Brexit: Five things we learnt this week
A round up of this week's biggest Brexit news.
1. UK could continue paying into EU budget to secure post-Brexit market access
The UK may continue to pay billions of pounds into the EU budget following Brexit to secure continued access to the single market, it has been reported.
The continued uncertainty surrounding the UK government’s position on future trade deals has caused anxious investors to begin looking at moving their money out of the UK if single market access was to cease.
However, the Financial Times has reported that Prime Minister Theresa May has not yet ruled out continuing to contribute towards the EU budget in order to secure access to the single market for the City and various other sectors.
This would mean that the UK could potentially keep access to EU markets while holding sovereignty on areas such as immigration.
2. SME finance and Brexit
Brexit presents both challenges and opportunity for small business. There is a lot of potential for SMEs to expand into emerging finance markets such as crowdfunding, invoice financing and peer-to-peer lending.

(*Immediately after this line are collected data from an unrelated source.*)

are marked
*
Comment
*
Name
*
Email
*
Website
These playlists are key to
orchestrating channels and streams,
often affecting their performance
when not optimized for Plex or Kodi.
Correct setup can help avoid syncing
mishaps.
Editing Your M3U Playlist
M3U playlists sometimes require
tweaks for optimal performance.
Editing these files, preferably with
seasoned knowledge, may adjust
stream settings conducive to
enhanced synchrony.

Although the recent fall in the value of the pound does present positives for the exports industry, many SMEs won’t benefit from this, as they often operate exclusively on a domestic level.

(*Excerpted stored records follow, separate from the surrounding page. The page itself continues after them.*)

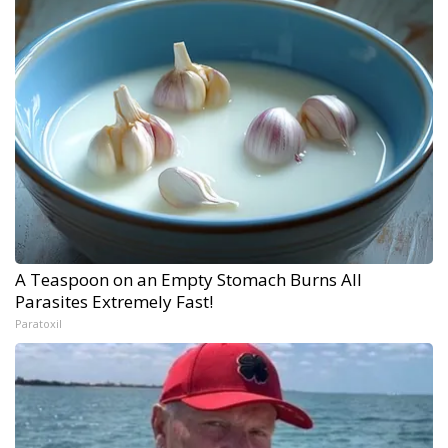
A Teaspoon on an Empty Stomach Burns All
Parasites Extremely Fast!
Paratoxil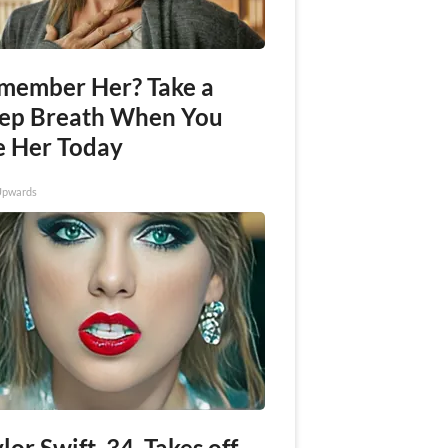
member Her? Take a
ep Breath When You
e Her Today
Upwards
lor Swift, 34, Takes off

There is the possibility that SMEs could receive state aid, but this will remain unknown until negotiations surrounding single market access are completed.
Source: CA Today
3. Brexit takes back seat at EU summit
Theresa May attended her first EU summit in Brussels this week, but the topic of Brexit was not seen as a priority for the other 27 members of the bloc.

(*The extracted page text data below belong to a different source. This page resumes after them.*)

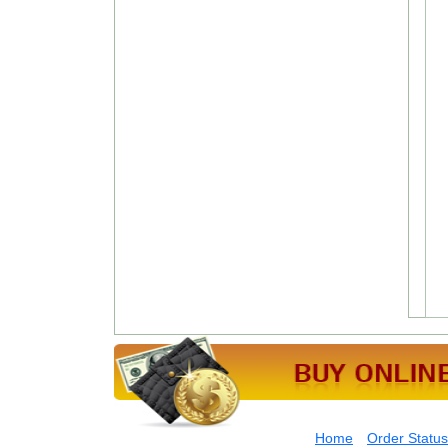
Home
Order Status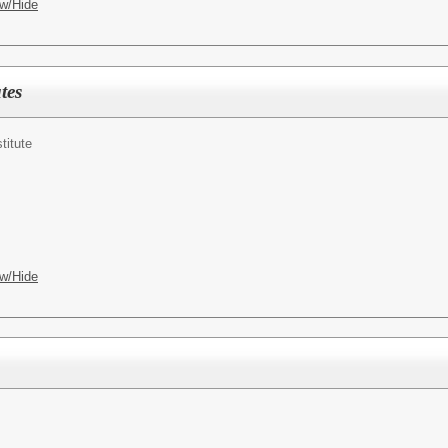
w/Hide
tes
titute
w/Hide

The agenda for the two-day summit focuses on a myriad of issues including the migrant crisis, a backlash against globalism and what should be done about Russia’s aggression in Ukraine.
The influx of migrants into Europe from the Middle East and north Africa has caused tension between the 28 member countries as they disagree on how to relocate the refugees.
With the French, German and Italian elections fast approaching, the issue of mass migration is one the leaders of those countries will be paying close consideration. The way they choose to broach the issue could win or lose them their elections.
4. Bank of England will retain independence over monetary policy
Chancellor Philip Hammond has insisted that the Bank of England will maintain its independent oversight over monetary policy post-Brexit.
Speaking to the Commons Treasury Select Committee, Hammond attempted to row back on statements made by Theresa May at the Conservative Party Conference when she said that there had been “bad side effects” from low interest rates and quantitative easing.
“Monetary policy is independently determined, that will continue to be the case,” he said.
He also made comments which suggested that banks may not have be affected by future migration controls when moving staff into the UK from Europe.
“I cannot conceive of any circumstances in which we would be using those controls to prevent banks, companies, moving highly qualified, highly skilled people between different parts of their businesses,” Mr Hammond said.
These statements could point towards a scenario where controls are only imposed on individuals trying to enter the UK who do not have a job.
Source: The Telegraph
5. Don’t expect new UK trade deals anytime soon – WTO
Robert Koopman, chief economist of the World Trade Organisation (WTO), has said that it could take the UK “many years” to secure new trade deals with fellow members of the trading body.
Leaving the EU will mean that Britain will need to submit its own tariff schedule to the WTO. These tariffs will need to secure unanimous approval from trade partners before any deals can be made.
However, as Robert pointed out at a conference in London on Monday, WTO members can raise issues at any time which would bring about a series of talks that could “take a long time” to resolve.
Until such time as these tariffs are agreed on, the UK will be subject to an average WTO levy of 5.3% which could more than double on items such as clothing, cars and spirits.